Pour avoir tué un lynx qui s’attaquait à ses poules à coups de bâton, une femme de 62 ans vivant à Strasbourg a été condamnée à trois mois de prison avec sursis et va devoir verser plus de 30 000 euros à plusieurs associations de défense des animaux.
Les faits
La prévenue, qui a dit avoir cru être confrontée à un chat, a également été condamnée par le tribunal correctionnel à trois mois de prison avec sursis, a précisé à l’AFP Me Pauline Laizet, avocate de l’association One Voice et du centre Athénas, spécialisé dans la sauvegarde et la réintroduction du lynx dans la nature.

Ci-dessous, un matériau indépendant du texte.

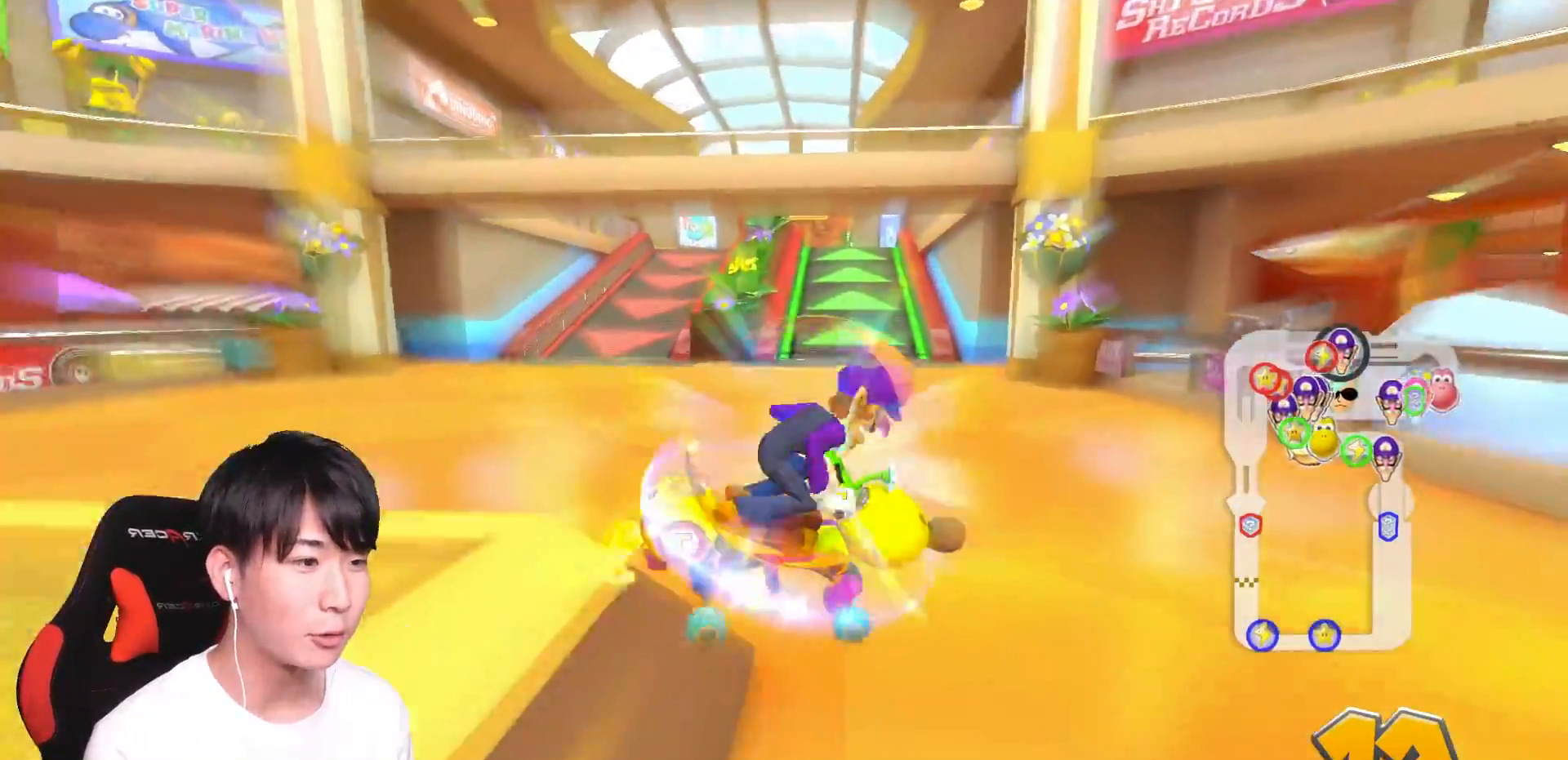
{"buttons": ["A"], "left_stick": "left", "right_stick": "center", "events": [[234, "left_stick", "left"]]}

Plus que 150 lynx répertoriés en France
La sexagénaire devra verser 25 000 euros au titre du préjudice écologique et 2 000 euros au titre du préjudice moral au centre Athénas, ainsi que 3 300 euros au total à cinq autres associations qui s’étaient portées parties civiles.
L’incident a eu lieu le 18 octobre 2024, à Niederbronn-les-Bains, un bourg de 4 000 habitants situé dans une zone boisée du nord de l’Alsace. La sexagénaire s’était précipitée dans son jardin parce que l’une de ses cinq poules était attaquée.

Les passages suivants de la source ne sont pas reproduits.